• Tâche à réaliser 1: Résumez en deux phrases l'extrait sur l'implantation de Bolloré en Afrique.
━━━ Extrait à lire ━━━
Les terminaux à conteneurs constituaient le cœur de son empire, notamment à Abidjan, Conakry, Douala, Dakar, Cotonou, Lomé, Libreville et Owendo, Kribi, Meridian Port Services au Ghana, Tin Can Island au Nigeria, et jusqu’aux ports plus modestes de Bangui ou Moroni [4]. Ce maillage stratégique lui permettait de contrôler des hubs régionaux entiers, avec des concessions pouvant atteindre trente-cinq ans, parfois renouvelées bien au-delà. À ces positions maritimes s’ajoutaient des lignes ferroviaires comme Sitarail, reliant la Côte d’Ivoire au Burkina Faso, et Camrail au Cameroun, véritables artères intérieures reliant les ports à l’hinterland. Ces infrastructures assurent à Bolloré un contrôle intégré : de la sortie des matières premières sur les quais jusqu’au transport terrestre à travers plusieurs frontières.
L’expansion fulgurante du groupe en Afrique repose sur plusieurs leviers complémentaires.
Profitant des plans d’ajustement structurel imposés par la Banque mondiale et le FMI dans les années 1990, Bolloré a acquis à bas prix des actifs publics stratégiques [5]. Dans la zone franc, ces privatisations ont souvent été calibrées pour favoriser les intérêts français [6]. À cette stratégie économique s’ajoute un carnet d’adresses politiques particulièrement influent. De nombreux témoignages, dont celui de l’ex-directeur général Gilles Alix, confirment la porosité entre les réseaux d’affaires du groupe et les cercles dirigeants africains, avec l’embauche d’anciens ministres, des relais dans les chancelleries françaises et l’intervention directe de chefs d’État français, François Hollande auprès de Paul Biya pour Kribi ou le soutien amical de Nicolas Sarkozy [7]. Ces connexions ont alimenté ce que certains analystes appellent une “diplomatie économique de connivence” [8]. Parallèlement, plusieurs enquêtes judiciaires en France et en Afrique ont mis en cause le rôle de l’agence Havas dans des campagnes électorales africaines, notamment pour Alpha Condé en Guinée et Faure Gnassingbé au Togo [9]. L’attribution du port de Conakry à Bolloré en 2011, après l’éviction de Necotrans, a été jugée illégale, entraînant une condamnation à indemniser ce concurrent [10]. Pour Lomé, Vincent Bolloré a reconnu sa culpabilité en 2021 dans une affaire de corruption, acceptant une amende de douze millions d’euros, jugée dérisoire par les ONG [11]. Plus récemment, en mars 2025, un collectif de onze associations africaines a porté plainte en France pour recel et blanchiment d’actifs afin de récupérer les 5,7 milliards d’euros issus de la vente à MSC, estimant qu’ils provenaient d’un “système de corruption” systématique [12].
━━━
• Tâche à réaliser 2: Mettez les lignes des enregistrements ci-dessous sous forme de liste JSON de chaînes, une chaîne par ligne, sans les lignes vides et en laissant les images de côté.
━━━ Données fournies ━━━
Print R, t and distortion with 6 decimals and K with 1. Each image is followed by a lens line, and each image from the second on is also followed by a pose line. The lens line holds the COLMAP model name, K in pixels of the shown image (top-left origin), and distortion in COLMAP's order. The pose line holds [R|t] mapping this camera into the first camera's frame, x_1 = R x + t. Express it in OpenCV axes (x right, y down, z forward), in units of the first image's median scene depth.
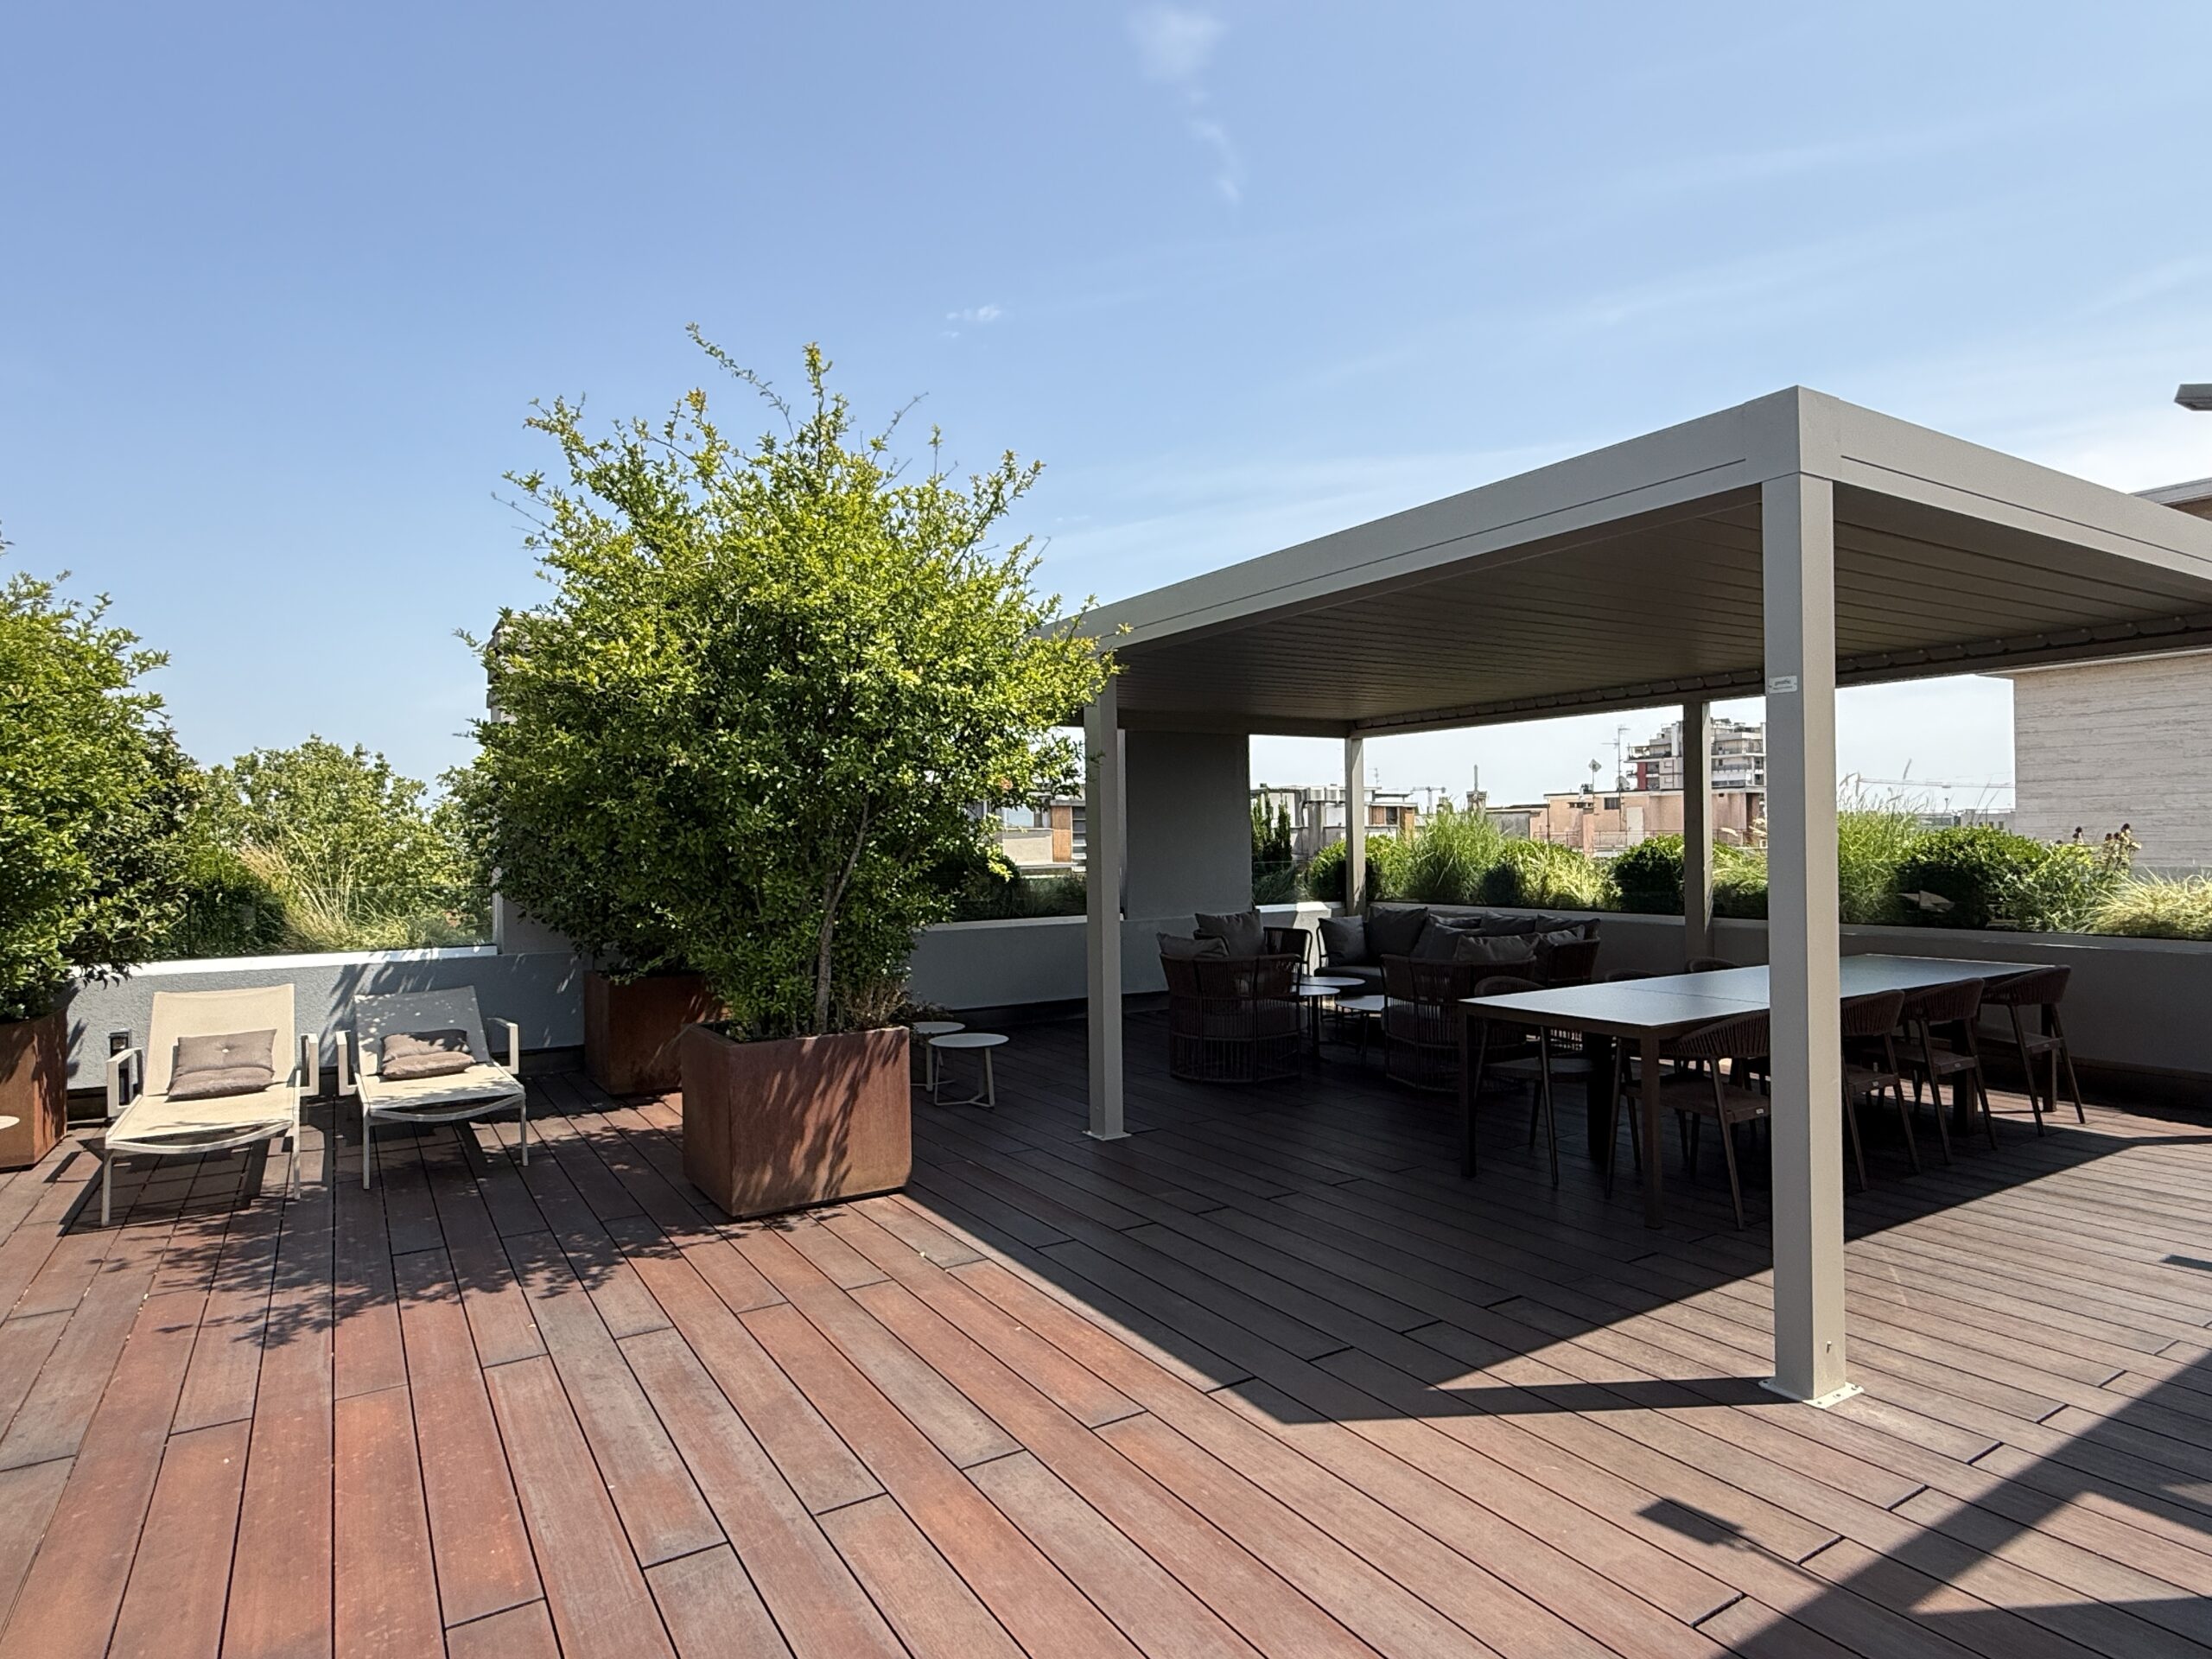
lens RADIAL K [[1239.3, 0, 1099.3], [0, 1239.3, 833.5], [0, 0, 1]] dist [0.005698, -0.001078]
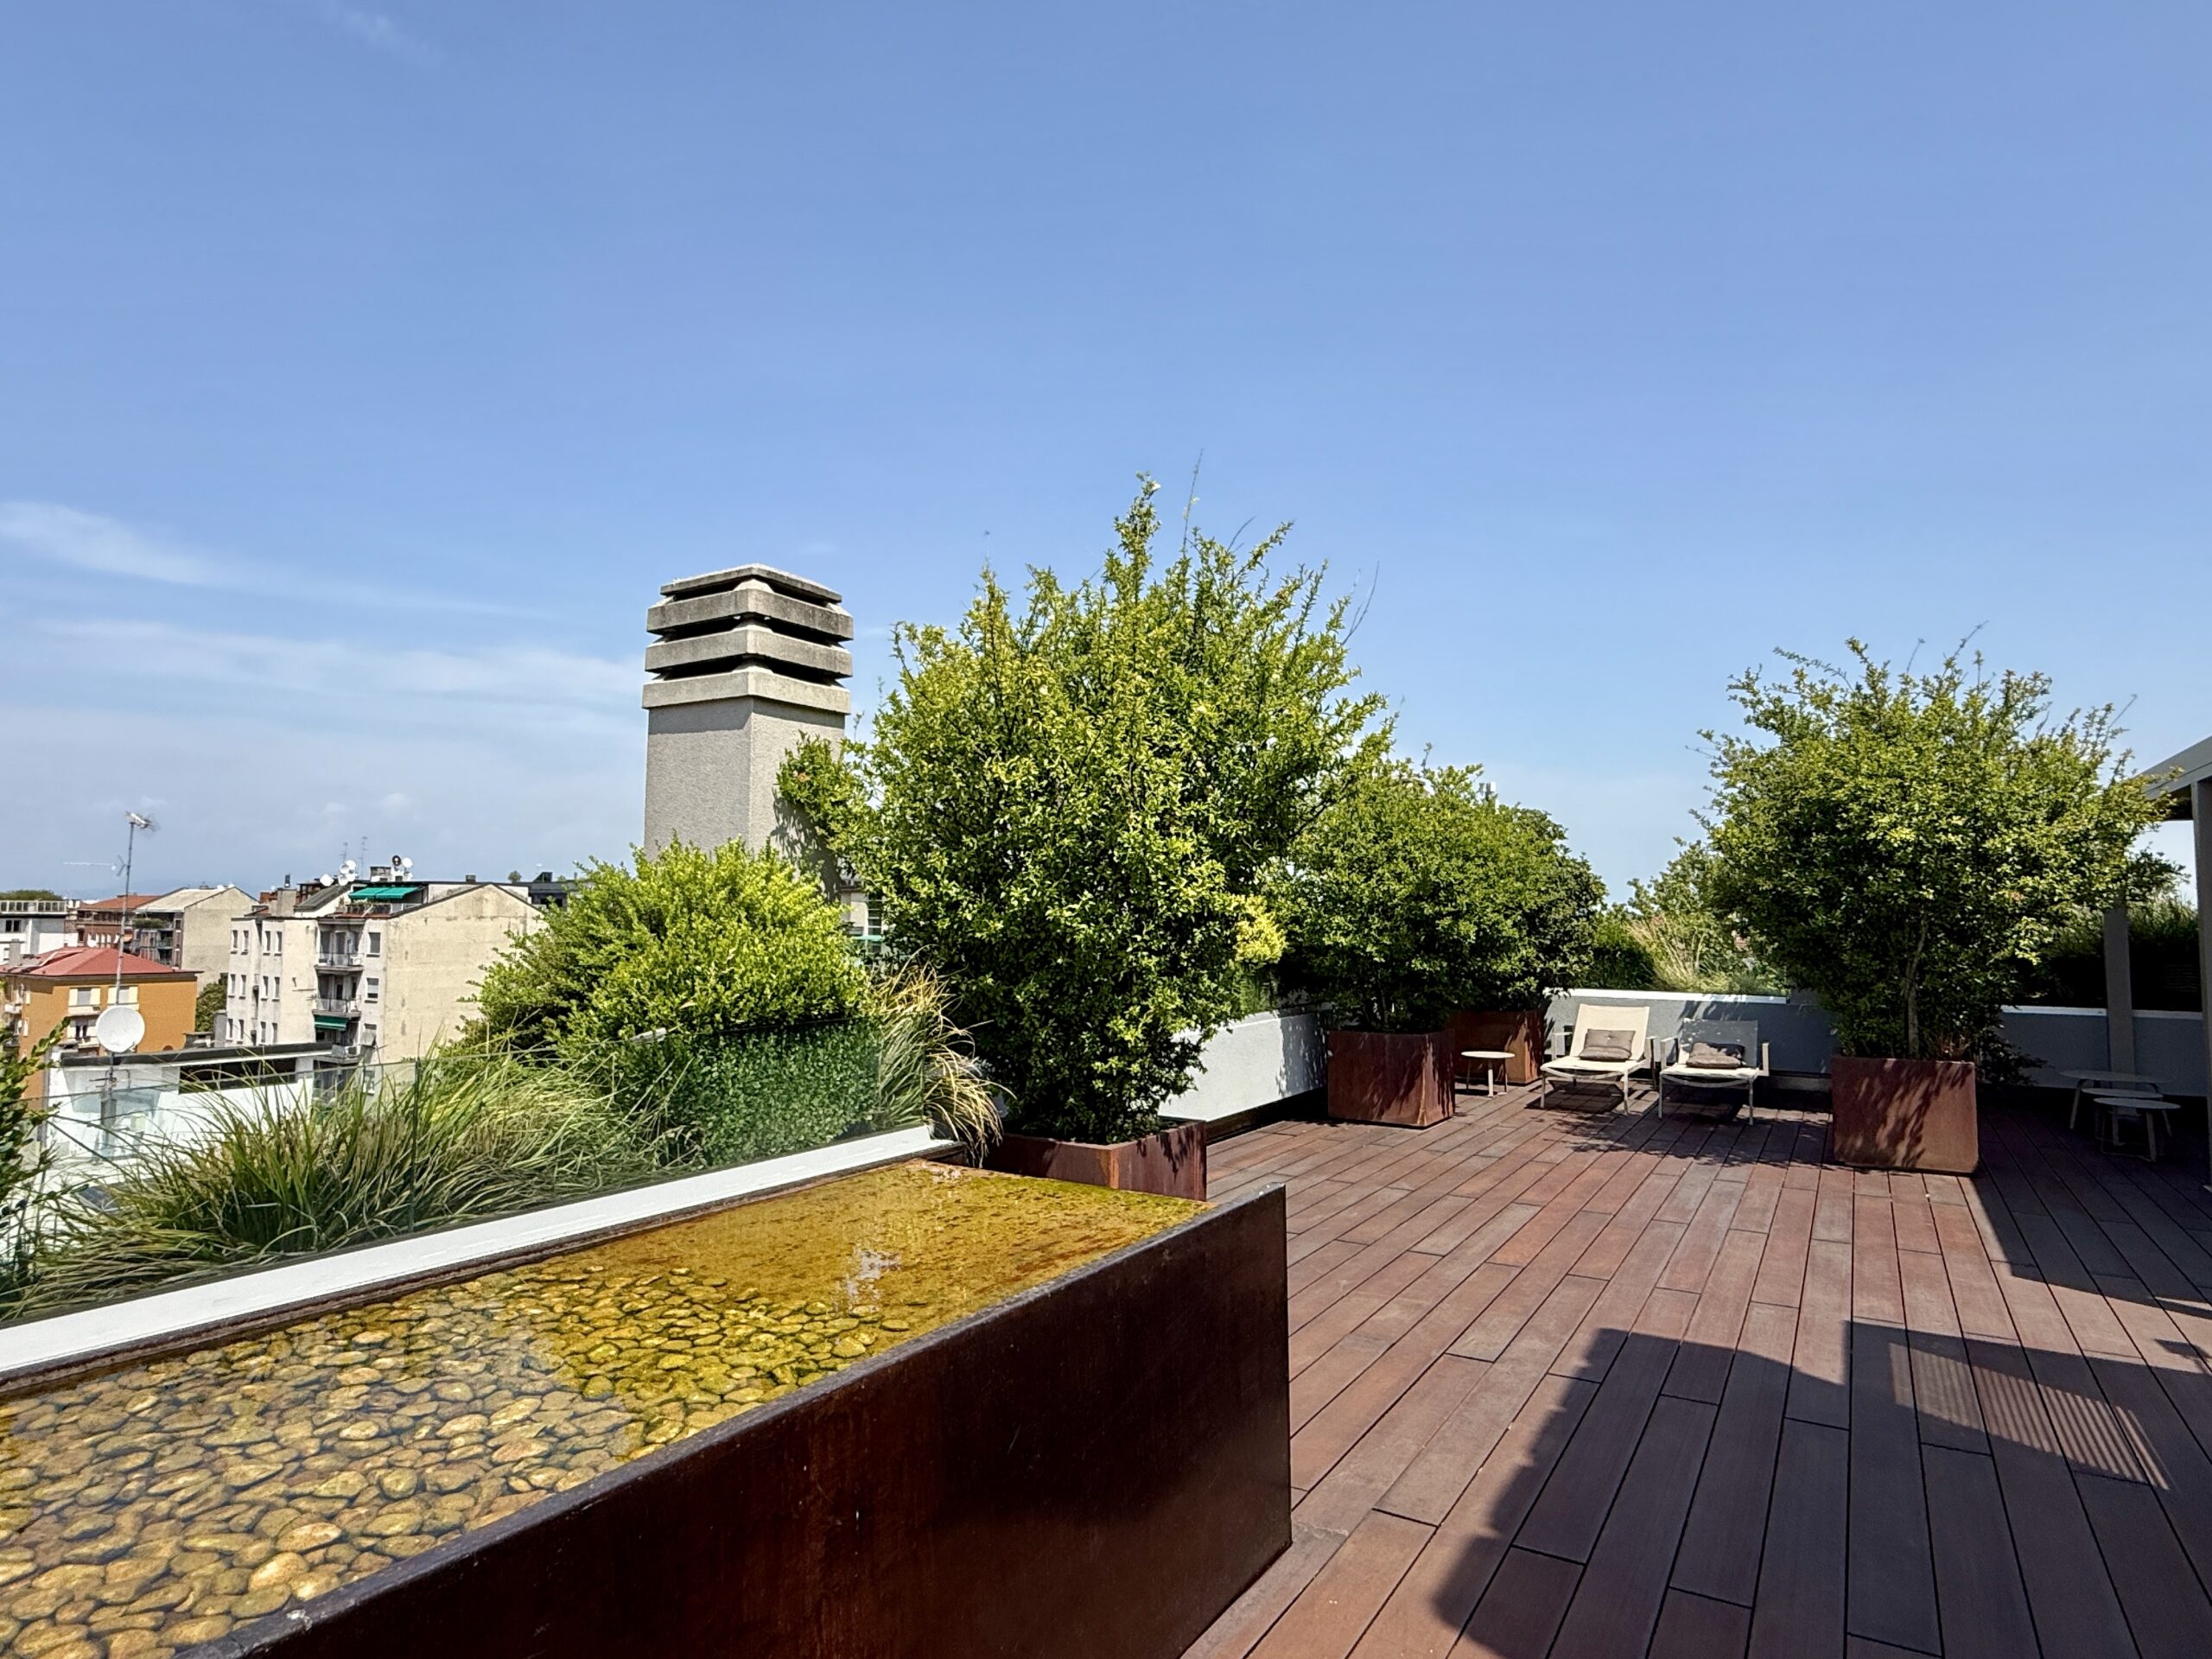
lens RADIAL K [[1239.3, 0, 1102.1], [0, 1239.3, 831.8], [0, 0, 1]] dist [0.005698, -0.001078]
pose [[0.454061, -0.042517, -0.889956, 0.695912], [-0.009584, 0.998570, -0.052596, -0.028346], [0.890919, 0.032411, 0.453004, -0.579477]]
━━━
• Réponse finale 1: Grâce à des terminaux à conteneurs dans de nombreux ports africains et à des lignes ferroviaires comme Sitarail et Camrail, Bolloré exerce un contrôle intégré, des quais jusqu'au transport terrestre à travers plusieurs frontières. Son expansion repose sur l'acquisition à bas prix d'actifs publics lors des privatisations des années 1990 et sur un réseau politique influent, tandis que plusieurs affaires judiciaires mettent en cause ces pratiques, notamment une reconnaissance de culpabilité pour corruption à Lomé en 2021 et une plainte déposée en France en mars 2025.

• Réponse finale 2:
[
  "Print R, t and distortion with 6 decimals and K with 1. Each image is followed by a lens line, and each image from the second on is also followed by a pose line. The lens line holds the COLMAP model name, K in pixels of the shown image (top-left origin), and distortion in COLMAP's order. The pose line holds [R|t] mapping this camera into the first camera's frame, x_1 = R x + t. Express it in OpenCV axes (x right, y down, z forward), in units of the first image's median scene depth.",
  "lens RADIAL K [[1239.3, 0, 1099.3], [0, 1239.3, 833.5], [0, 0, 1]] dist [0.005698, -0.001078]",
  "lens RADIAL K [[1239.3, 0, 1102.1], [0, 1239.3, 831.8], [0, 0, 1]] dist [0.005698, -0.001078]",
  "pose [[0.454061, -0.042517, -0.889956, 0.695912], [-0.009584, 0.998570, -0.052596, -0.028346], [0.890919, 0.032411, 0.453004, -0.579477]]"
]